**PARTS OF THE EXERCISE**
(a) According to the article below on architect John Donkin's two Ottawa houses, in what year did Donkin graduate from Carleton University?
(b) Translate this sentence from the article below on John Donkin's Ottawa houses into French: "The houses he builds are, remarkably for Ottawa, quite unburdened by conventional architectural expectations."
(c) Write the next paragraph of the article below on John Donkin's two Ottawa houses, picking up after its final sentence.

**PROVIDED PASSAGE**
* * * * * * * * *

Capitalizing On The Basics

PROJECT CALLARD HOUSE AND FREEN HOUSE, OTTAWA, ONTARIO

ARCHITECT JOHN DONKIN ARCHITECT

TEXT JANINE DEBANNE

PHOTOS PETER FRITZ AND GORDON KING

“Ottawa is sticky on ‘style’,” notes architect John Donkin. Indeed, it can certainly seem as if some Committee of Adjustment mandated the neo-Victorian and neo-Tudor designs that dominate Ottawa’s neighbourhoods. The vanguard modernist residential architecture of the National Capital Region (NCC) is, in contrast, either almost wholly confined to 1950s and ’60s-era forested suburbs, or hidden deep in the Gatineau Hills. Donkin, who graduated from Carleton University in 1986, is one of a small number of Ottawa architects who pursues a progressive design language while working primarily within the city limits. His casually resolved “as it is” approach is informed by prior studies in sociology and by stints building barns and houses. The houses he builds are, remarkably for Ottawa, quite unburdened by conventional architectural expectations. Two houses, in distinct and even contrasting neighbourhoods, demonstrate his responsiveness to site and client while cultivating a modern formal and constructive language.

* * * * * * * * *

**RECORDED INFORMATION**
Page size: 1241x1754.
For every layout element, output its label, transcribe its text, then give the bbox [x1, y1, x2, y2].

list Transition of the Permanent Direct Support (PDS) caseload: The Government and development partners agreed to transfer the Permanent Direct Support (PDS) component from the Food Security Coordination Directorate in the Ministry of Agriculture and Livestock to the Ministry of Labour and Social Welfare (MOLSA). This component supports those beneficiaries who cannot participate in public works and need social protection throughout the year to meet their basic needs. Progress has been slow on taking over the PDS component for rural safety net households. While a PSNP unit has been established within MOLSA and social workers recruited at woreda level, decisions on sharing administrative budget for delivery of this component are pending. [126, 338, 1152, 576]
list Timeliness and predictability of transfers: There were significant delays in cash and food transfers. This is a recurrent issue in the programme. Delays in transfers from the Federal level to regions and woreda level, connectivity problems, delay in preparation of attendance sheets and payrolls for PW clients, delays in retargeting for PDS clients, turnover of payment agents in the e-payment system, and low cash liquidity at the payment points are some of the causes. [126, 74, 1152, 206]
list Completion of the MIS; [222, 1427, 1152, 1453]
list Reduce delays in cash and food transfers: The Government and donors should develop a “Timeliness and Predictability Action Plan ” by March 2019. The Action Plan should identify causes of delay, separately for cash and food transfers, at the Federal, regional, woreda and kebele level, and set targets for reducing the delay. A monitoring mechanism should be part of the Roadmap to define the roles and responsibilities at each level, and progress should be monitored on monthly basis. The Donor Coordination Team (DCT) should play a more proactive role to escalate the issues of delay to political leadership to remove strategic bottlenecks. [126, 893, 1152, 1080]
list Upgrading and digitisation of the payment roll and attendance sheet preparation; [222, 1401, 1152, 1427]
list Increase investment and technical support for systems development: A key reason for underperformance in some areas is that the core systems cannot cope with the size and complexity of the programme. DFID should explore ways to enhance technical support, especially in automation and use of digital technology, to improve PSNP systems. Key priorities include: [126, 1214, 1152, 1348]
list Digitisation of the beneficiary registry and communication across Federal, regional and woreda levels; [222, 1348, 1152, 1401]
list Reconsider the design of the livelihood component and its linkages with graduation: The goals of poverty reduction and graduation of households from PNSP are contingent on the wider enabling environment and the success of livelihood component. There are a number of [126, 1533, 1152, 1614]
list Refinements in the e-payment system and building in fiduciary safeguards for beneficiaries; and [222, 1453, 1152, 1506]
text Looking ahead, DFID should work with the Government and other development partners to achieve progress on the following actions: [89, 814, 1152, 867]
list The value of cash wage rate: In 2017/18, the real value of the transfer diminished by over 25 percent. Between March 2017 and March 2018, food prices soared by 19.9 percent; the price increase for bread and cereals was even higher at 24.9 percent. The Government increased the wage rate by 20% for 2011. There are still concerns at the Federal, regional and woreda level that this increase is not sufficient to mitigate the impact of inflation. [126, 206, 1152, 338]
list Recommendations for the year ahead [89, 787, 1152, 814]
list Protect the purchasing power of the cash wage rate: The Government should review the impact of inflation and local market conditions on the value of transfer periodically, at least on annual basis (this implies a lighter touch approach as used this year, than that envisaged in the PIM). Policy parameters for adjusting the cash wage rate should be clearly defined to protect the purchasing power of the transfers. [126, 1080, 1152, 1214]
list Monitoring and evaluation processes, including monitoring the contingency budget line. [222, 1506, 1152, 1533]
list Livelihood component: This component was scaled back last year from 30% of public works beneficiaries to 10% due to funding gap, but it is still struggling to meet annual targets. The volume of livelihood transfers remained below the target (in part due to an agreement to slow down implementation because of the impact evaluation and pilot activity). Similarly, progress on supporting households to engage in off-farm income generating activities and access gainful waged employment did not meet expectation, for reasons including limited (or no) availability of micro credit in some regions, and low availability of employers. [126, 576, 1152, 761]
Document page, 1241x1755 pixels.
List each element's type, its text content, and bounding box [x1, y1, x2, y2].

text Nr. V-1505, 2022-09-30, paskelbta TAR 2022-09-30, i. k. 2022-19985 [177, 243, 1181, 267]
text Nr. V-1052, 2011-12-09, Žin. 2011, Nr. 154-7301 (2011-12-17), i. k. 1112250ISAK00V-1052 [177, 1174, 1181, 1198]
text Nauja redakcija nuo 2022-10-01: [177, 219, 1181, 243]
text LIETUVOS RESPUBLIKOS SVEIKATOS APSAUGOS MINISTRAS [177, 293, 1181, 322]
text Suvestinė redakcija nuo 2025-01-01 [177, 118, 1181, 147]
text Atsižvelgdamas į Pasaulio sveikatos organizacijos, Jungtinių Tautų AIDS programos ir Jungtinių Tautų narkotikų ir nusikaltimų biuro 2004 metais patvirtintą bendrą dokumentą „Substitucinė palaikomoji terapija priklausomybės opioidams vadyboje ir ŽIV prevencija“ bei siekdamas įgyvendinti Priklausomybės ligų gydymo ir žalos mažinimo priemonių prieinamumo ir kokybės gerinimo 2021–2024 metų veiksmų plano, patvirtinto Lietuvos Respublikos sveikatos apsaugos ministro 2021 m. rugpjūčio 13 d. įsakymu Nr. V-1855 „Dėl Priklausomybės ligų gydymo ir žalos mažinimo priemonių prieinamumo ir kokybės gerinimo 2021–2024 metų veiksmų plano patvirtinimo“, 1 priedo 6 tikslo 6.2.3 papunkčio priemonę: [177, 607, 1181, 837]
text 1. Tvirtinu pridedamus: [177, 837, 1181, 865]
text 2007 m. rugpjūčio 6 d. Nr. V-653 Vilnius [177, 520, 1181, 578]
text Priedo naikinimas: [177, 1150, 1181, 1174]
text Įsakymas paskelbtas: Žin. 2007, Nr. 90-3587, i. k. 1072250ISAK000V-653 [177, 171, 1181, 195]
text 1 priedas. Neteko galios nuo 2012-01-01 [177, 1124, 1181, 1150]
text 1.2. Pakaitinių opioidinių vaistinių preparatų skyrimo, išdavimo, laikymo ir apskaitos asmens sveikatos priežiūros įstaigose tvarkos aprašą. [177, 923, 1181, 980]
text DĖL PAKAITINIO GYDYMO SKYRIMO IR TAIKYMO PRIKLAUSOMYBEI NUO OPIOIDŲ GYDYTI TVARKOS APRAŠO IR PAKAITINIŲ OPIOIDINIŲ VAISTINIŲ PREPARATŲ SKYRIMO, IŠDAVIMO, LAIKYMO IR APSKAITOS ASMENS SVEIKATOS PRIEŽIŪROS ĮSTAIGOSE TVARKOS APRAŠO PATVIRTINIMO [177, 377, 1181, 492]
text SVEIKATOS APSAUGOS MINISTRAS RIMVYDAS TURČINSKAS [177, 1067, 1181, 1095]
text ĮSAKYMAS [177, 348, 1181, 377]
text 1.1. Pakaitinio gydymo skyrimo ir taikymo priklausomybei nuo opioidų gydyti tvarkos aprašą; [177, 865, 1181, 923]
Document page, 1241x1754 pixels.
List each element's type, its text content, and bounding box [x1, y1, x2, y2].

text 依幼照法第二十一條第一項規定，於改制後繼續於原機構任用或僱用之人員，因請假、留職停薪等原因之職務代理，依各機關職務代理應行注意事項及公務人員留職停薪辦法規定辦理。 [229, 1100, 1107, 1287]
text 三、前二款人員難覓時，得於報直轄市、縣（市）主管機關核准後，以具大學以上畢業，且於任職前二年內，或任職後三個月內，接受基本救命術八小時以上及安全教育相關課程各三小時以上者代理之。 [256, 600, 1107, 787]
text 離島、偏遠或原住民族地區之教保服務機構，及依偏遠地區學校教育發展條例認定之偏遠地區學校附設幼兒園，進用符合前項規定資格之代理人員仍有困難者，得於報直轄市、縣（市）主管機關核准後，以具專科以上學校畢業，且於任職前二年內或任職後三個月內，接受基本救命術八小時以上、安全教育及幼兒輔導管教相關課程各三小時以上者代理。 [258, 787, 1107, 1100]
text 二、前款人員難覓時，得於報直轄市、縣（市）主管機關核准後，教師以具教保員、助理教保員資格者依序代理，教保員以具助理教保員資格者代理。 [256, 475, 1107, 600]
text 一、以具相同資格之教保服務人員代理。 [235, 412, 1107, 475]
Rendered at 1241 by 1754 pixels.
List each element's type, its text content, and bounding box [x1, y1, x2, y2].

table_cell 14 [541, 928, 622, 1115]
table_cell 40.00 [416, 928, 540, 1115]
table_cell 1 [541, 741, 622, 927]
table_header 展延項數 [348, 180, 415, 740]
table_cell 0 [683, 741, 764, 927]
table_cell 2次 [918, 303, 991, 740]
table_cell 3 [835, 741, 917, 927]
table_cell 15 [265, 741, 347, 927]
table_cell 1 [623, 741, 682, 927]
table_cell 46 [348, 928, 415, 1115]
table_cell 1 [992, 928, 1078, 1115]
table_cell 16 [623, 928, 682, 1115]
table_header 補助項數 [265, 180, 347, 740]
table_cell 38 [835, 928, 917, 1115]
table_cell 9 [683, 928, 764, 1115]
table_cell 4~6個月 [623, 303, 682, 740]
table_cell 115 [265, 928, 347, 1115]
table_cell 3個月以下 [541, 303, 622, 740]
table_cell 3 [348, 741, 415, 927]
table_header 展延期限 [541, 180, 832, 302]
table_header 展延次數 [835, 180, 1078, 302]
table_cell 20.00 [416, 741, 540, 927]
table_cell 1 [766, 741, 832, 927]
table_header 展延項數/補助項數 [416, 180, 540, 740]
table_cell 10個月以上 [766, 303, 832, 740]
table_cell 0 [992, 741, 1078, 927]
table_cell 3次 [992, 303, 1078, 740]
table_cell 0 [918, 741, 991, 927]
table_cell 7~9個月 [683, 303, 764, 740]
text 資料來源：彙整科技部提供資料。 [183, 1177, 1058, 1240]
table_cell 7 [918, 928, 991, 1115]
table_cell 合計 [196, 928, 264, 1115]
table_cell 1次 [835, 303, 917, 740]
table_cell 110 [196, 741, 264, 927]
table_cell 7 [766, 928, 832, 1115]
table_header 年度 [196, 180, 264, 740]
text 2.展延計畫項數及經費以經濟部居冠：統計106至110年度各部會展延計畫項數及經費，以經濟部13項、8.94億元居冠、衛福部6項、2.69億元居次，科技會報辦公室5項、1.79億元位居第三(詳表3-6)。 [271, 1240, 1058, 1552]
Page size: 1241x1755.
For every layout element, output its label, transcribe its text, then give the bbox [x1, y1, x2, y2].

* * * * * * * * *

**FINAL RESULTS**
(a) 1986

(b) Les maisons qu'il construit sont, fait remarquable pour Ottawa, tout à fait libérées des attentes architecturales conventionnelles.

(c)
Mechanicsville, historically a working-class neighbourhood, is where Donkin built a 1,700-square-foot house in 2005 for his client Cynthia Callard. Like all of Ottawa’s neighbourhoods located in the core of the city, housing prices are becoming increasingly expensive. Rental properties, group homes and rooming houses are still present alongside well-appointed single-family residences. Only a progressively minded Ottawan would choose to invest and settle in Mechanicsville, an area where Donkin’s unabashedly unconventional project met with no resistance at all–either from neighbours or the City. The house, with its strong elemental volumes and bold cladding (using both metal and rough-cut unfinished cedar siding), blends into the colourful housing mix: its milled-steel front faade, which has now turned a rusty red, is at first indistinguishable from the local brick structures.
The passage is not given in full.